■ Texto de apoio
O Ministério Público Federal (MPF), a Defensoria Pública da União (DPU) na Paraíba e o Conselho Estadual dos Direitos do Homem e do Cidadão da Paraíba (CEDDHC-PB) ajuizaram ação civil pública com pedido de liminar contra o estado da Paraíba e a União, pelo desrespeito aos direitos humanos fundamentais dos detentos recolhidos à Penitenciária Desembargador Flósculo da Nóbrega, conhecida como Presídio do Róger, no município de João Pessoa (PB). A ação prevê, inclusive, a interrupção provisória ou definitiva do funcionamento do presídio.
Na ação, o Presídio do Róger é equiparado a um verdadeiro “matadouro humano” em razão das condições desumanas de superlotação que “resultaram ao longo de sua triste história em diversas chacinas, na última das quais, ocorrida em 2009, 15 presos foram queimados vivos, e outros resultaram terrivelmente lesionados para toda a vida, sendo, inclusive, muitos dos vitimados presos provisórios, já que o presídio é o depósito cruel para onde são enviados aqueles que ainda sequer foram considerados culpados de forma definitiva pelo poder Judiciário”.
Além desses episódios de massacres e chacinas, e de rebeliões quase mensais, ordinariamente morre pelo menos uma pessoa por mês no Presídio do Róger. Conforme constatado por inspeção do Conselho Nacional de Justiça (CNJ), 28 mortes ocorreram nos últimos 18 meses na penitenciária. Esse número de mortes é dez vezes superior às mortes que ocorrem no Presídio Central de Porto Alegre, o maior presídio da América Latina, considerado como o pior presídio do país pela CPI do sistema carcerário.

■ Registros
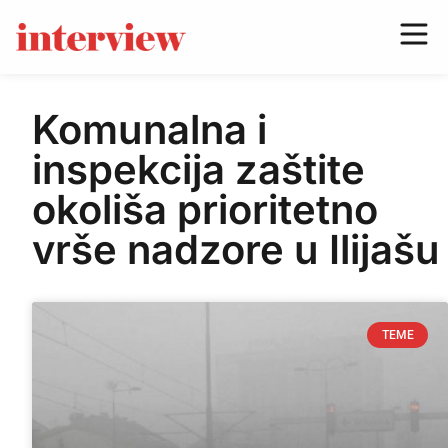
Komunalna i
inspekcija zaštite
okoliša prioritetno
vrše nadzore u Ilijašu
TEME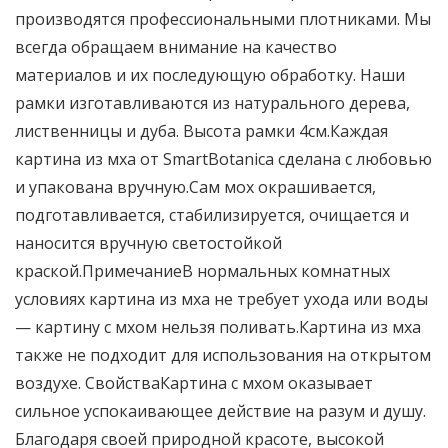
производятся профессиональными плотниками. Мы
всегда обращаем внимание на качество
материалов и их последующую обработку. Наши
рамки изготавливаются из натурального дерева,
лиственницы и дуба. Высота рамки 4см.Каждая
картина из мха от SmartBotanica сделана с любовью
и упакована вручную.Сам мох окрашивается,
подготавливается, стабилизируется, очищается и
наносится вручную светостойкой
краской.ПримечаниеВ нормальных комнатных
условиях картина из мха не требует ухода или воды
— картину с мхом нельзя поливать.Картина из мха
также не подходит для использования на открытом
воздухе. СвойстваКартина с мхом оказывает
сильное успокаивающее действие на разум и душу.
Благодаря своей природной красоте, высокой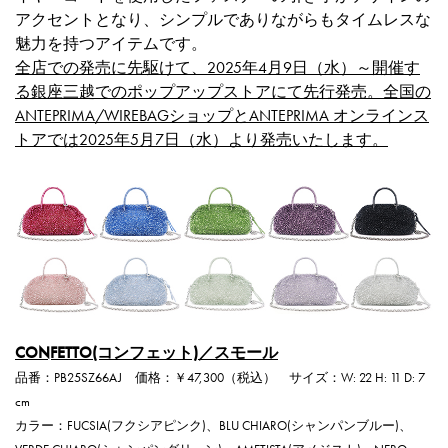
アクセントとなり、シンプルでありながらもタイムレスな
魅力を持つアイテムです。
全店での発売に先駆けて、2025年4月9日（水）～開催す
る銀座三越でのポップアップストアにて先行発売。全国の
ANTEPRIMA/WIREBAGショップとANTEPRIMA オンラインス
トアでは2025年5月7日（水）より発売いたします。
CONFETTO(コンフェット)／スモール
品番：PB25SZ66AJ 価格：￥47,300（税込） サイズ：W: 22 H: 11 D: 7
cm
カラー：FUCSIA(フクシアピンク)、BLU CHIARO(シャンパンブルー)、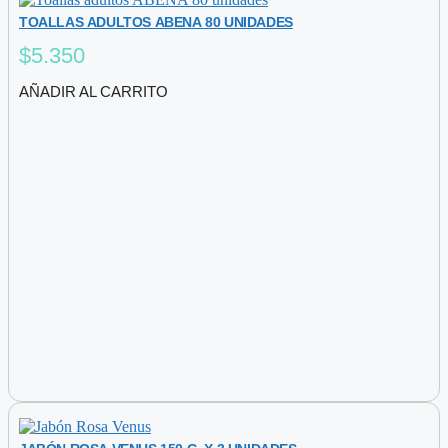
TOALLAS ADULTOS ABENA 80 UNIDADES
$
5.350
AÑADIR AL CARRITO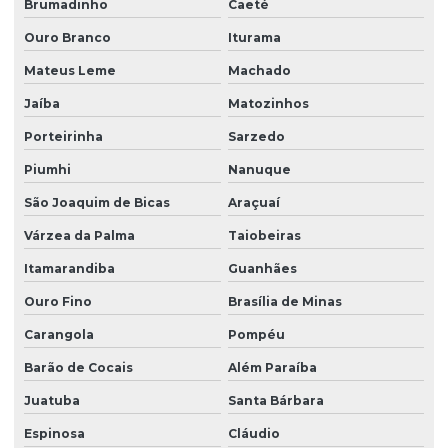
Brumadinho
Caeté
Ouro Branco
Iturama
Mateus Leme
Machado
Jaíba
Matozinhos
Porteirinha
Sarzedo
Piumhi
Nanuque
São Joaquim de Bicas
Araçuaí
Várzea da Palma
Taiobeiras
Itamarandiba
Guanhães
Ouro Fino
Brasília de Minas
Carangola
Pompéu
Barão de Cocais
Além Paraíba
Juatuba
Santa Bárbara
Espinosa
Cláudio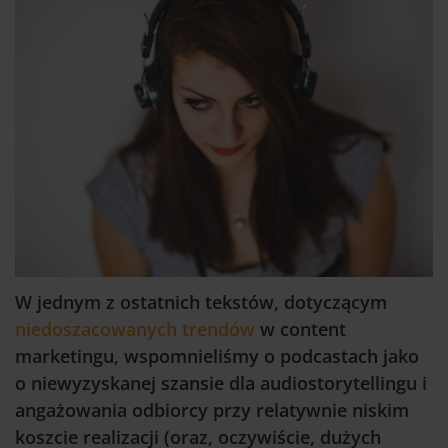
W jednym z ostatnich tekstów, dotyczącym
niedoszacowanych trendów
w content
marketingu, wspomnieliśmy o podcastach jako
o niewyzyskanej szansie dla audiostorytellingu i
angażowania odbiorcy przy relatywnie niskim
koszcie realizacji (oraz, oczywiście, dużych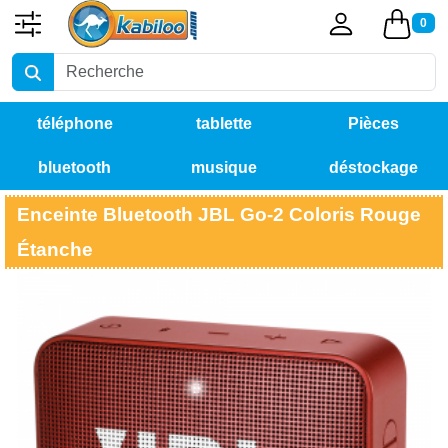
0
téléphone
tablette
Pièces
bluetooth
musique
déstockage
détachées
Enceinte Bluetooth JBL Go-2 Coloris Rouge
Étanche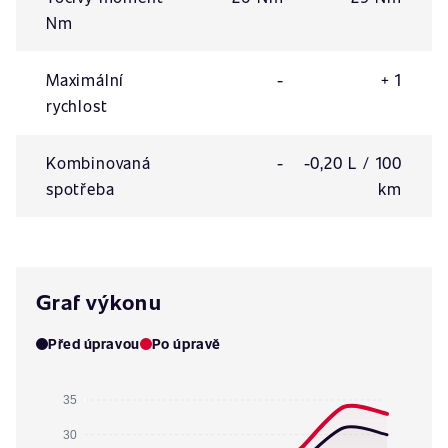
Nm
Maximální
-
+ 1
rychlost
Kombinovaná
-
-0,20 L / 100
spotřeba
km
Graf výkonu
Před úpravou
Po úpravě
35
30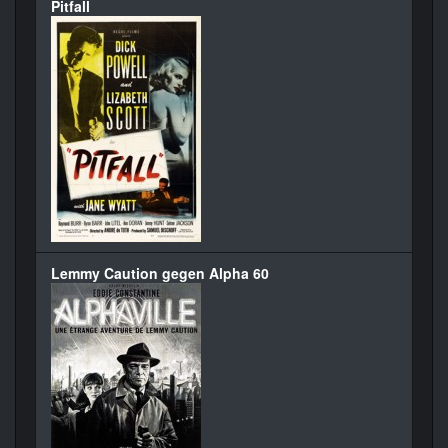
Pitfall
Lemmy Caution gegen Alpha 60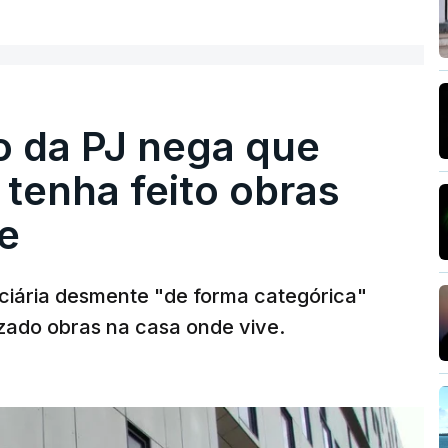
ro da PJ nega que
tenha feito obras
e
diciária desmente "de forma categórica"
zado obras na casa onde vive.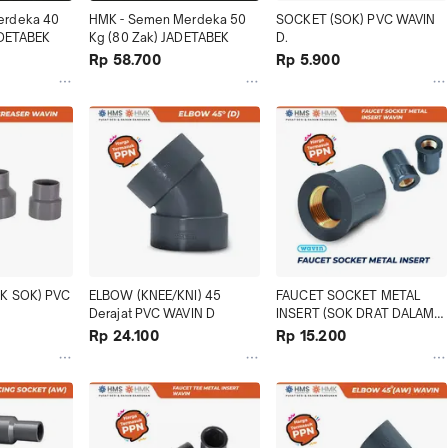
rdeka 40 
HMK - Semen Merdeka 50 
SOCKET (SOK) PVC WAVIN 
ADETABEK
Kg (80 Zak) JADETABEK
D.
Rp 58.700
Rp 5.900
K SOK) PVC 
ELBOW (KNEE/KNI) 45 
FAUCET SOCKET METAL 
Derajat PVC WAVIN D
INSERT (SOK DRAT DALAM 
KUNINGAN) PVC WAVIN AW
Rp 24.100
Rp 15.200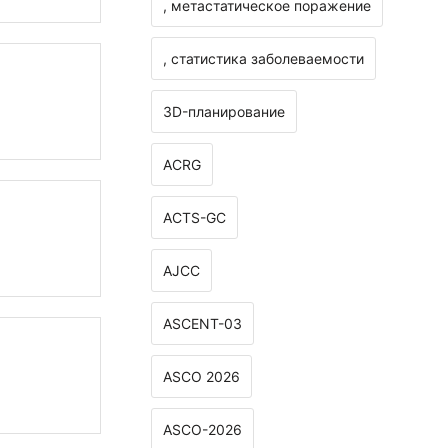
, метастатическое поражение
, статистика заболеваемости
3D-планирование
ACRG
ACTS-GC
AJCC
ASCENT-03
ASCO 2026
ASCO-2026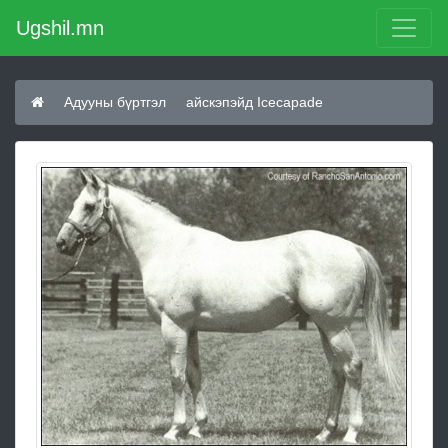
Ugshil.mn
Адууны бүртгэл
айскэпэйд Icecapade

■ Propostas de atividade
1. Diga se cada afirmação a seguir concorda com o texto sobre o Presídio do Róger, respondendo sim ou não e citando as palavras exatas do texto que decidem a questão. (a) A ação foi ajuizada somente contra o estado da Paraíba. (b) Na chacina ocorrida em 2009, 15 presos foram queimados vivos. (c) A inspeção do CNJ constatou 28 mortes nos últimos 12 meses.
2. Transcreva do texto sobre o Presídio do Róger o trecho que começa em "Além desses episódios" e segue até "do sistema carcerário.".

■ Exercícios resolvidos
1.
(a) Não: "contra o estado da Paraíba e a União".
(b) Sim: "ocorrida em 2009, 15 presos foram queimados vivos".
(c) Não: "28 mortes ocorreram nos últimos 18 meses na penitenciária".

2.
Além desses episódios de massacres e chacinas, e de rebeliões quase mensais, ordinariamente morre pelo menos uma pessoa por mês no Presídio do Róger. Conforme constatado por inspeção do Conselho Nacional de Justiça (CNJ), 28 mortes ocorreram nos últimos 18 meses na penitenciária. Esse número de mortes é dez vezes superior às mortes que ocorrem no Presídio Central de Porto Alegre, o maior presídio da América Latina, considerado como o pior presídio do país pela CPI do sistema carcerário.